#### [WHAT YOU ARE ASKED TO DO]
Within the material below, transcribe exactly the lines from the one holding "Crops | Compliance |" through the one holding "Page 1 of 2", keeping both ends and skipping the rest.

#### [EXTRACTED INFORMATION]
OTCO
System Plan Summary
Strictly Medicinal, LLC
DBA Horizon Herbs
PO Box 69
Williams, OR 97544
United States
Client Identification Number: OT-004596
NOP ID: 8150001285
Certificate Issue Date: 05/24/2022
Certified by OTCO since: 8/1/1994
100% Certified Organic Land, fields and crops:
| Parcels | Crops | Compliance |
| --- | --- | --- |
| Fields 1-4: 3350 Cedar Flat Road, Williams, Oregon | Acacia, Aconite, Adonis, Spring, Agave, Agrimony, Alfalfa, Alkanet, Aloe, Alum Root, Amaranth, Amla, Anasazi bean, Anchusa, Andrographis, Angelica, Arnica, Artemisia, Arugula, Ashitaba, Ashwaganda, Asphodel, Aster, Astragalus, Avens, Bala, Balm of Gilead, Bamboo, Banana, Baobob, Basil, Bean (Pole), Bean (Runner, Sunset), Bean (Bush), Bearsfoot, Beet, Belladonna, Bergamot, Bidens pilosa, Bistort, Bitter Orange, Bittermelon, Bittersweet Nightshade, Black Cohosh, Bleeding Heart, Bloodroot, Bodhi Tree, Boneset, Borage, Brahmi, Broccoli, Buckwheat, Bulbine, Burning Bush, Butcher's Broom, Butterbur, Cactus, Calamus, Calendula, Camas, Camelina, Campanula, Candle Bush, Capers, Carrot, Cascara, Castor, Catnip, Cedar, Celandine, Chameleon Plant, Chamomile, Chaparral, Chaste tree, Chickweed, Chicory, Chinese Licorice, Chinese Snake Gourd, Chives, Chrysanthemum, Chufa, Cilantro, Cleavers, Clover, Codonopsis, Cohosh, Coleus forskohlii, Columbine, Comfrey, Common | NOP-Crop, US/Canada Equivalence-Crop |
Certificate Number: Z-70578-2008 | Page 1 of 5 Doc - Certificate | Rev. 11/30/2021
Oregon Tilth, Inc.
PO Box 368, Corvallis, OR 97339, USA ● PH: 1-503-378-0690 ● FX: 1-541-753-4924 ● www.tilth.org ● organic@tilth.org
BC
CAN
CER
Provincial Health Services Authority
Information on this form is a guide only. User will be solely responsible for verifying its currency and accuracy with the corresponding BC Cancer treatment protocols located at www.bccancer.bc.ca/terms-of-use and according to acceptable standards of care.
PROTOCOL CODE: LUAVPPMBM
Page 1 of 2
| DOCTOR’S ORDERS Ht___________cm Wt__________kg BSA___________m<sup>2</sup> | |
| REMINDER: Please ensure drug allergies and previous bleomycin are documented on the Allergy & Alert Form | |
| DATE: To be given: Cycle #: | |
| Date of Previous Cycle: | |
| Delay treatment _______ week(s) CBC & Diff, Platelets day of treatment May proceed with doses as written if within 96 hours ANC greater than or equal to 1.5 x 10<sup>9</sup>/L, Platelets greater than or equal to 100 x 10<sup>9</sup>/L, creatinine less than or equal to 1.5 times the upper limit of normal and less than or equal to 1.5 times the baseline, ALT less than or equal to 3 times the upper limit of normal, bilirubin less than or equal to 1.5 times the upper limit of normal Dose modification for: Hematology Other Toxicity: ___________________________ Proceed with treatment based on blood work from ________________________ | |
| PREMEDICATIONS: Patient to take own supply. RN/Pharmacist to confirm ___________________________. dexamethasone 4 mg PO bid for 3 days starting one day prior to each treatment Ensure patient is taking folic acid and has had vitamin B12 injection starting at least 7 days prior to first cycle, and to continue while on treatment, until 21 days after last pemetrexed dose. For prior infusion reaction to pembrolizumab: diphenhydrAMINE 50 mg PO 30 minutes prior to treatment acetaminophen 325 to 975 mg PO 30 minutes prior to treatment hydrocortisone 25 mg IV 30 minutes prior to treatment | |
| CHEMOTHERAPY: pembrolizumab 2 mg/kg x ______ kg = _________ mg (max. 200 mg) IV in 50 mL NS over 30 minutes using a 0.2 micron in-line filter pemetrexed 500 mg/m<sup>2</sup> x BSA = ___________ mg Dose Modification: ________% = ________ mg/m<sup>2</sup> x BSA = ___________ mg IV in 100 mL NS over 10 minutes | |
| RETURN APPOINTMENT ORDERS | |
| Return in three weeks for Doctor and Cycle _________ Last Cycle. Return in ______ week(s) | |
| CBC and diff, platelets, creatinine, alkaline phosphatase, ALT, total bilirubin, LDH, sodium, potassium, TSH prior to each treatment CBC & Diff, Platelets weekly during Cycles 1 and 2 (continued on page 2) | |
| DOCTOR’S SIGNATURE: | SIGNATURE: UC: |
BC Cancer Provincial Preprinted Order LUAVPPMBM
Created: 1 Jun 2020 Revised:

#### [EXERCISE RESPONSE]
| Parcels | Crops | Compliance |
| --- | --- | --- |
| Fields 1-4: 3350 Cedar Flat Road, Williams, Oregon | Acacia, Aconite, Adonis, Spring, Agave, Agrimony, Alfalfa, Alkanet, Aloe, Alum Root, Amaranth, Amla, Anasazi bean, Anchusa, Andrographis, Angelica, Arnica, Artemisia, Arugula, Ashitaba, Ashwaganda, Asphodel, Aster, Astragalus, Avens, Bala, Balm of Gilead, Bamboo, Banana, Baobob, Basil, Bean (Pole), Bean (Runner, Sunset), Bean (Bush), Bearsfoot, Beet, Belladonna, Bergamot, Bidens pilosa, Bistort, Bitter Orange, Bittermelon, Bittersweet Nightshade, Black Cohosh, Bleeding Heart, Bloodroot, Bodhi Tree, Boneset, Borage, Brahmi, Broccoli, Buckwheat, Bulbine, Burning Bush, Butcher's Broom, Butterbur, Cactus, Calamus, Calendula, Camas, Camelina, Campanula, Candle Bush, Capers, Carrot, Cascara, Castor, Catnip, Cedar, Celandine, Chameleon Plant, Chamomile, Chaparral, Chaste tree, Chickweed, Chicory, Chinese Licorice, Chinese Snake Gourd, Chives, Chrysanthemum, Chufa, Cilantro, Cleavers, Clover, Codonopsis, Cohosh, Coleus forskohlii, Columbine, Comfrey, Common | NOP-Crop, US/Canada Equivalence-Crop |
Certificate Number: Z-70578-2008 | Page 1 of 5 Doc - Certificate | Rev. 11/30/2021
Oregon Tilth, Inc.
PO Box 368, Corvallis, OR 97339, USA ● PH: 1-503-378-0690 ● FX: 1-541-753-4924 ● www.tilth.org ● organic@tilth.org
BC
CAN
CER
Provincial Health Services Authority
Information on this form is a guide only. User will be solely responsible for verifying its currency and accuracy with the corresponding BC Cancer treatment protocols located at www.bccancer.bc.ca/terms-of-use and according to acceptable standards of care.
PROTOCOL CODE: LUAVPPMBM
Page 1 of 2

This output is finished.